* What you will do
Write out every record again, exactly.

======== Given data

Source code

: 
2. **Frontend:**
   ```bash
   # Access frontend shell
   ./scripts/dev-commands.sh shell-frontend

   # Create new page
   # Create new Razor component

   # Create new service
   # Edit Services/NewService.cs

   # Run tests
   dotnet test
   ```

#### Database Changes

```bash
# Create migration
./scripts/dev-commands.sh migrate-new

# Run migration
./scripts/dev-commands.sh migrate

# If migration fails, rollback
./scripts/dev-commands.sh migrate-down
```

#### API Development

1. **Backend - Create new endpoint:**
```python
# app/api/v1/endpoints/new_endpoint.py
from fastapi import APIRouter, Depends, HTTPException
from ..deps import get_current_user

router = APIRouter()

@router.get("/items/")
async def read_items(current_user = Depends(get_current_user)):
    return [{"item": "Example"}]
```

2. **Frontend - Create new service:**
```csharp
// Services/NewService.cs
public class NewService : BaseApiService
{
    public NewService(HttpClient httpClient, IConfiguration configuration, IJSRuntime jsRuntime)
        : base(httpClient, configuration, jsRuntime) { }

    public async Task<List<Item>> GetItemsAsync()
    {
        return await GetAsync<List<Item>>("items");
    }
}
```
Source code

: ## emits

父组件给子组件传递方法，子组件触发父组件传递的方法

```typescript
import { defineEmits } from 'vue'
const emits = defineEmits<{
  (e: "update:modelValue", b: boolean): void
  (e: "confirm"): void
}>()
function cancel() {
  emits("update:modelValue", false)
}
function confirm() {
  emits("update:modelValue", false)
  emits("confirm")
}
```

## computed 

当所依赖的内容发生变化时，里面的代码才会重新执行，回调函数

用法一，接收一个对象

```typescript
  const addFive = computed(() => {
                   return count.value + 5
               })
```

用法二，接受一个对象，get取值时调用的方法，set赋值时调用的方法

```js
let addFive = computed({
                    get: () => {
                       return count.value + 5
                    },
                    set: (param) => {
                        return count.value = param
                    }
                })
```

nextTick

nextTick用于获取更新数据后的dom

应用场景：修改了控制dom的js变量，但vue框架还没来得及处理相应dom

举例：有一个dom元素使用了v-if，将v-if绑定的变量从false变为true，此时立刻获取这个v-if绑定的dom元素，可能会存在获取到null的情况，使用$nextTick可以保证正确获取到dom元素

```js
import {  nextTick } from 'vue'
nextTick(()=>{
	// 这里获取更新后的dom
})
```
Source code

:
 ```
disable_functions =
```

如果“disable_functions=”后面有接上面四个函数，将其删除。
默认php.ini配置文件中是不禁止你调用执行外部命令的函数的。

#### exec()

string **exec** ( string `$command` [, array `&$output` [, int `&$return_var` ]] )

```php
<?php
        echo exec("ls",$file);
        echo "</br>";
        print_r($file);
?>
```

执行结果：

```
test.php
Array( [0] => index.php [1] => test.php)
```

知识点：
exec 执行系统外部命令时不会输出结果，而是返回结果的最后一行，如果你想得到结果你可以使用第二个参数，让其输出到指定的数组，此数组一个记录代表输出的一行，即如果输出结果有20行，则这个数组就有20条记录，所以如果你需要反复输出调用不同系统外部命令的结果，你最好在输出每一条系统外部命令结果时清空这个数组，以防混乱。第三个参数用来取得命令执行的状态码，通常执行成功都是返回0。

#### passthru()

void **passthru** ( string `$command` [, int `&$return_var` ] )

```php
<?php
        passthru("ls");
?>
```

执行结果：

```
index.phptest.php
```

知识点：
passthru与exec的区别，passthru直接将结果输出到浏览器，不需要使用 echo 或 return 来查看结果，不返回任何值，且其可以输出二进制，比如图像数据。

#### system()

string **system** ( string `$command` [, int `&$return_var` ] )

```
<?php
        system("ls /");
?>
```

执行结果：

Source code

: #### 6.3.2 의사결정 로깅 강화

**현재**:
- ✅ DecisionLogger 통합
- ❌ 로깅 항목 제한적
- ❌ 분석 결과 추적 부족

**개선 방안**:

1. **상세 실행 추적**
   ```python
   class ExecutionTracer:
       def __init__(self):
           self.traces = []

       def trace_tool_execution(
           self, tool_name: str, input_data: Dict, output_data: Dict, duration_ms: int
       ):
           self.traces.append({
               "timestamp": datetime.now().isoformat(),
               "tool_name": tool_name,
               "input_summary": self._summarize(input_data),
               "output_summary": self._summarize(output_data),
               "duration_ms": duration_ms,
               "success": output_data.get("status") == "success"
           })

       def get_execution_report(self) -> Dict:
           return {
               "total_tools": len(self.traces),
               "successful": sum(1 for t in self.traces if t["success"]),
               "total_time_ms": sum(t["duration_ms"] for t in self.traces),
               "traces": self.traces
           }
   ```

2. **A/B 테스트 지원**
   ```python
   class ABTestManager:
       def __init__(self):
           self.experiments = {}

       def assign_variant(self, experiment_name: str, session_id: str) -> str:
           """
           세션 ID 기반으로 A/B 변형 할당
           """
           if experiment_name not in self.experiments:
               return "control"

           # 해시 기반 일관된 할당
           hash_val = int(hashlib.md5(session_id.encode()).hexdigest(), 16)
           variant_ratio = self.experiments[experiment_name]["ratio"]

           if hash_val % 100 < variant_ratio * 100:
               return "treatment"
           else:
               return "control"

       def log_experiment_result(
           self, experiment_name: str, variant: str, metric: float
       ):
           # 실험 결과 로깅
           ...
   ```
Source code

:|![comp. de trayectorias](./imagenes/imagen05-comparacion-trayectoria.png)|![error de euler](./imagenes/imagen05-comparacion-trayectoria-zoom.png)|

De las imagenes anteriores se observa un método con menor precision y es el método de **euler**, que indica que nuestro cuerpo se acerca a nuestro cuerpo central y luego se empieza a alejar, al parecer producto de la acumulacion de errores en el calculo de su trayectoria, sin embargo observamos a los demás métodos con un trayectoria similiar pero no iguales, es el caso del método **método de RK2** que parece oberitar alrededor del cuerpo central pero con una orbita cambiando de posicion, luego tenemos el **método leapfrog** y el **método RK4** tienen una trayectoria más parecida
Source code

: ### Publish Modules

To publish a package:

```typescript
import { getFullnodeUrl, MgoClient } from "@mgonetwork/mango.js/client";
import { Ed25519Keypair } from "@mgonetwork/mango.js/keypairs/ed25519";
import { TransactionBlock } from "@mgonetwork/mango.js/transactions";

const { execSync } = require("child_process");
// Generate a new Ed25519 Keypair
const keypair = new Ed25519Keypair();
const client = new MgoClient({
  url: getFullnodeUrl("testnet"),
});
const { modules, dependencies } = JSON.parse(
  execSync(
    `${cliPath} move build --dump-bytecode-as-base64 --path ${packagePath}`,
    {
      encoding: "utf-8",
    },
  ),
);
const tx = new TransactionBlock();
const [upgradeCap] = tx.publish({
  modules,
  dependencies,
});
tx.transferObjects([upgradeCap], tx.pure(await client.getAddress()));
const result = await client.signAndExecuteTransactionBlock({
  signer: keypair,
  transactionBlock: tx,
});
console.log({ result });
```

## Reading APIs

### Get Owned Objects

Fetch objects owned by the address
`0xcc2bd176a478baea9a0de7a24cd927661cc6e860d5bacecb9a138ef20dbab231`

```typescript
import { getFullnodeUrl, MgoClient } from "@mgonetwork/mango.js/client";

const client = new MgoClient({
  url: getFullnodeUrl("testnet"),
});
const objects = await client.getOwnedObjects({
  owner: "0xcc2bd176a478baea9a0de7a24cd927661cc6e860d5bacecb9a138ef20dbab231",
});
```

================

* Solution
Source code

: 
2. **Frontend:**
   ```bash
   # Access frontend shell
   ./scripts/dev-commands.sh shell-frontend

   # Create new page
   # Create new Razor component

   # Create new service
   # Edit Services/NewService.cs

   # Run tests
   dotnet test
   ```

#### Database Changes

```bash
# Create migration
./scripts/dev-commands.sh migrate-new

# Run migration
./scripts/dev-commands.sh migrate

# If migration fails, rollback
./scripts/dev-commands.sh migrate-down
```

#### API Development

1. **Backend - Create new endpoint:**
```python
# app/api/v1/endpoints/new_endpoint.py
from fastapi import APIRouter, Depends, HTTPException
from ..deps import get_current_user

router = APIRouter()

@router.get("/items/")
async def read_items(current_user = Depends(get_current_user)):
    return [{"item": "Example"}]
```

2. **Frontend - Create new service:**
```csharp
// Services/NewService.cs
public class NewService : BaseApiService
{
    public NewService(HttpClient httpClient, IConfiguration configuration, IJSRuntime jsRuntime)
        : base(httpClient, configuration, jsRuntime) { }

    public async Task<List<Item>> GetItemsAsync()
    {
        return await GetAsync<List<Item>>("items");
    }
}
```
Source code

: ## emits

父组件给子组件传递方法，子组件触发父组件传递的方法

```typescript
import { defineEmits } from 'vue'
const emits = defineEmits<{
  (e: "update:modelValue", b: boolean): void
  (e: "confirm"): void
}>()
function cancel() {
  emits("update:modelValue", false)
}
function confirm() {
  emits("update:modelValue", false)
  emits("confirm")
}
```

## computed 

当所依赖的内容发生变化时，里面的代码才会重新执行，回调函数

用法一，接收一个对象

```typescript
  const addFive = computed(() => {
                   return count.value + 5
               })
```

用法二，接受一个对象，get取值时调用的方法，set赋值时调用的方法

```js
let addFive = computed({
                    get: () => {
                       return count.value + 5
                    },
                    set: (param) => {
                        return count.value = param
                    }
                })
```

nextTick

nextTick用于获取更新数据后的dom

应用场景：修改了控制dom的js变量，但vue框架还没来得及处理相应dom

举例：有一个dom元素使用了v-if，将v-if绑定的变量从false变为true，此时立刻获取这个v-if绑定的dom元素，可能会存在获取到null的情况，使用$nextTick可以保证正确获取到dom元素

```js
import {  nextTick } from 'vue'
nextTick(()=>{
	// 这里获取更新后的dom
})
```
Source code

:
 ```
disable_functions =
```

如果“disable_functions=”后面有接上面四个函数，将其删除。
默认php.ini配置文件中是不禁止你调用执行外部命令的函数的。

#### exec()

string **exec** ( string `$command` [, array `&$output` [, int `&$return_var` ]] )

```php
<?php
        echo exec("ls",$file);
        echo "</br>";
        print_r($file);
?>
```

执行结果：

```
test.php
Array( [0] => index.php [1] => test.php)
```

知识点：
exec 执行系统外部命令时不会输出结果，而是返回结果的最后一行，如果你想得到结果你可以使用第二个参数，让其输出到指定的数组，此数组一个记录代表输出的一行，即如果输出结果有20行，则这个数组就有20条记录，所以如果你需要反复输出调用不同系统外部命令的结果，你最好在输出每一条系统外部命令结果时清空这个数组，以防混乱。第三个参数用来取得命令执行的状态码，通常执行成功都是返回0。

#### passthru()

void **passthru** ( string `$command` [, int `&$return_var` ] )

```php
<?php
        passthru("ls");
?>
```

执行结果：

```
index.phptest.php
```

知识点：
passthru与exec的区别，passthru直接将结果输出到浏览器，不需要使用 echo 或 return 来查看结果，不返回任何值，且其可以输出二进制，比如图像数据。

#### system()

string **system** ( string `$command` [, int `&$return_var` ] )

```
<?php
        system("ls /");
?>
```

执行结果：

Source code

: #### 6.3.2 의사결정 로깅 강화

**현재**:
- ✅ DecisionLogger 통합
- ❌ 로깅 항목 제한적
- ❌ 분석 결과 추적 부족

**개선 방안**:

1. **상세 실행 추적**
   ```python
   class ExecutionTracer:
       def __init__(self):
           self.traces = []

       def trace_tool_execution(
           self, tool_name: str, input_data: Dict, output_data: Dict, duration_ms: int
       ):
           self.traces.append({
               "timestamp": datetime.now().isoformat(),
               "tool_name": tool_name,
               "input_summary": self._summarize(input_data),
               "output_summary": self._summarize(output_data),
               "duration_ms": duration_ms,
               "success": output_data.get("status") == "success"
           })

       def get_execution_report(self) -> Dict:
           return {
               "total_tools": len(self.traces),
               "successful": sum(1 for t in self.traces if t["success"]),
               "total_time_ms": sum(t["duration_ms"] for t in self.traces),
               "traces": self.traces
           }
   ```

2. **A/B 테스트 지원**
   ```python
   class ABTestManager:
       def __init__(self):
           self.experiments = {}

       def assign_variant(self, experiment_name: str, session_id: str) -> str:
           """
           세션 ID 기반으로 A/B 변형 할당
           """
           if experiment_name not in self.experiments:
               return "control"

           # 해시 기반 일관된 할당
           hash_val = int(hashlib.md5(session_id.encode()).hexdigest(), 16)
           variant_ratio = self.experiments[experiment_name]["ratio"]

           if hash_val % 100 < variant_ratio * 100:
               return "treatment"
           else:
               return "control"

       def log_experiment_result(
           self, experiment_name: str, variant: str, metric: float
       ):
           # 실험 결과 로깅
           ...
   ```
Source code

:|![comp. de trayectorias](./imagenes/imagen05-comparacion-trayectoria.png)|![error de euler](./imagenes/imagen05-comparacion-trayectoria-zoom.png)|

De las imagenes anteriores se observa un método con menor precision y es el método de **euler**, que indica que nuestro cuerpo se acerca a nuestro cuerpo central y luego se empieza a alejar, al parecer producto de la acumulacion de errores en el calculo de su trayectoria, sin embargo observamos a los demás métodos con un trayectoria similiar pero no iguales, es el caso del método **método de RK2** que parece oberitar alrededor del cuerpo central pero con una orbita cambiando de posicion, luego tenemos el **método leapfrog** y el **método RK4** tienen una trayectoria más parecida
Source code

: ### Publish Modules

To publish a package:

```typescript
import { getFullnodeUrl, MgoClient } from "@mgonetwork/mango.js/client";
import { Ed25519Keypair } from "@mgonetwork/mango.js/keypairs/ed25519";
import { TransactionBlock } from "@mgonetwork/mango.js/transactions";

const { execSync } = require("child_process");
// Generate a new Ed25519 Keypair
const keypair = new Ed25519Keypair();
const client = new MgoClient({
  url: getFullnodeUrl("testnet"),
});
const { modules, dependencies } = JSON.parse(
  execSync(
    `${cliPath} move build --dump-bytecode-as-base64 --path ${packagePath}`,
    {
      encoding: "utf-8",
    },
  ),
);
const tx = new TransactionBlock();
const [upgradeCap] = tx.publish({
  modules,
  dependencies,
});
tx.transferObjects([upgradeCap], tx.pure(await client.getAddress()));
const result = await client.signAndExecuteTransactionBlock({
  signer: keypair,
  transactionBlock: tx,
});
console.log({ result });
```

## Reading APIs

### Get Owned Objects

Fetch objects owned by the address
`0xcc2bd176a478baea9a0de7a24cd927661cc6e860d5bacecb9a138ef20dbab231`

```typescript
import { getFullnodeUrl, MgoClient } from "@mgonetwork/mango.js/client";

const client = new MgoClient({
  url: getFullnodeUrl("testnet"),
});
const objects = await client.getOwnedObjects({
  owner: "0xcc2bd176a478baea9a0de7a24cd927661cc6e860d5bacecb9a138ef20dbab231",
});
```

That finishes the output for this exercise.